TASK REQUIREMENTS
Each word in the data below should be copied exactly; the images should not.

RECORDED DATA
== == ==
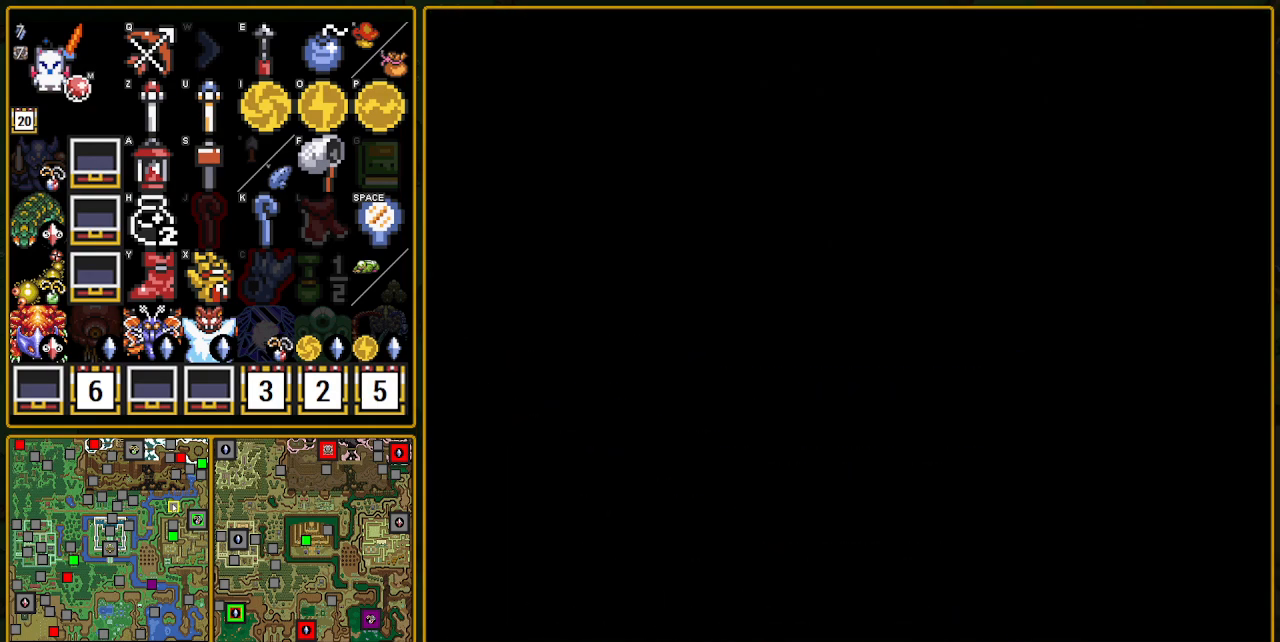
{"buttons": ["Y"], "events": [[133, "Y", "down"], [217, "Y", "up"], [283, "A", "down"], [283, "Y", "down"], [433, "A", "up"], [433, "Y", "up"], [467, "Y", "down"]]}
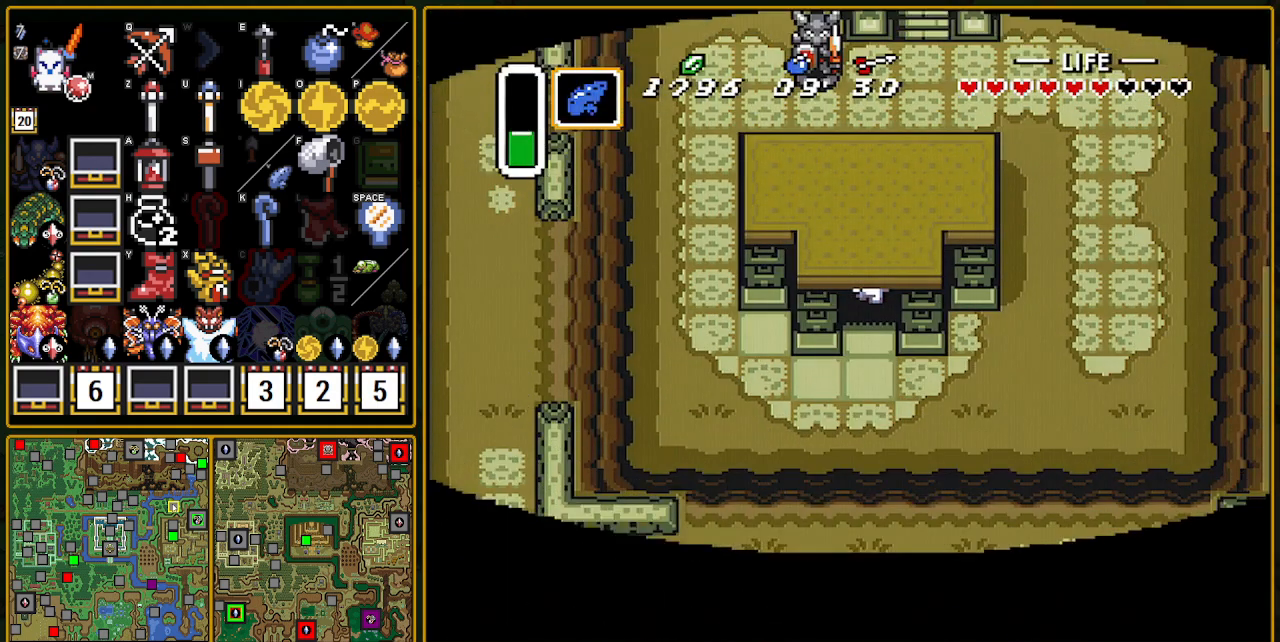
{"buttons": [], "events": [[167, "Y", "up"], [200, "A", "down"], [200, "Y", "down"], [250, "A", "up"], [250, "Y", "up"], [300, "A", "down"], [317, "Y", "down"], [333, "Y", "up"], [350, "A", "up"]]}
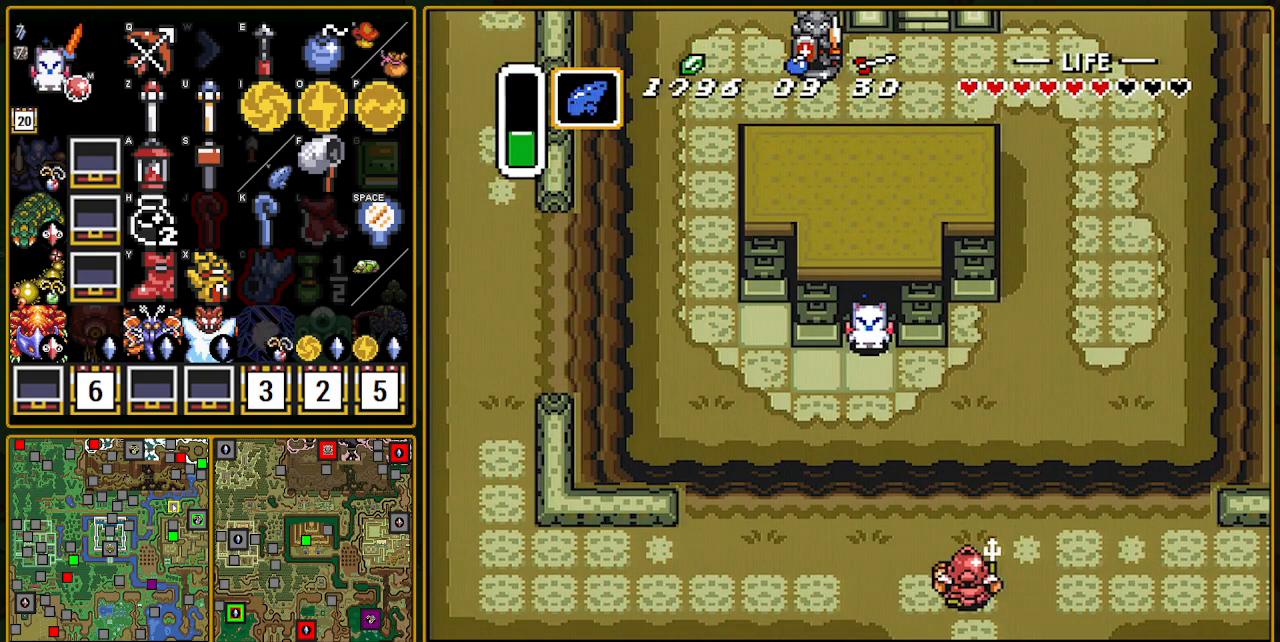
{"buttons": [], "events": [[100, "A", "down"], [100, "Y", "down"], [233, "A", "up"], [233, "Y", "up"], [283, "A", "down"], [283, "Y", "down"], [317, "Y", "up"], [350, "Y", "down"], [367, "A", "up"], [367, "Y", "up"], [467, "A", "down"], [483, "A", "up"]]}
== == ==
WRITTEN ANSWER
{"buttons": ["Y"], "events": [[133, "Y", "down"], [217, "Y", "up"], [283, "A", "down"], [283, "Y", "down"], [433, "A", "up"], [433, "Y", "up"], [467, "Y", "down"]]}
{"buttons": [], "events": [[167, "Y", "up"], [200, "A", "down"], [200, "Y", "down"], [250, "A", "up"], [250, "Y", "up"], [300, "A", "down"], [317, "Y", "down"], [333, "Y", "up"], [350, "A", "up"]]}
{"buttons": [], "events": [[100, "A", "down"], [100, "Y", "down"], [233, "A", "up"], [233, "Y", "up"], [283, "A", "down"], [283, "Y", "down"], [317, "Y", "up"], [350, "Y", "down"], [367, "A", "up"], [367, "Y", "up"], [467, "A", "down"], [483, "A", "up"]]}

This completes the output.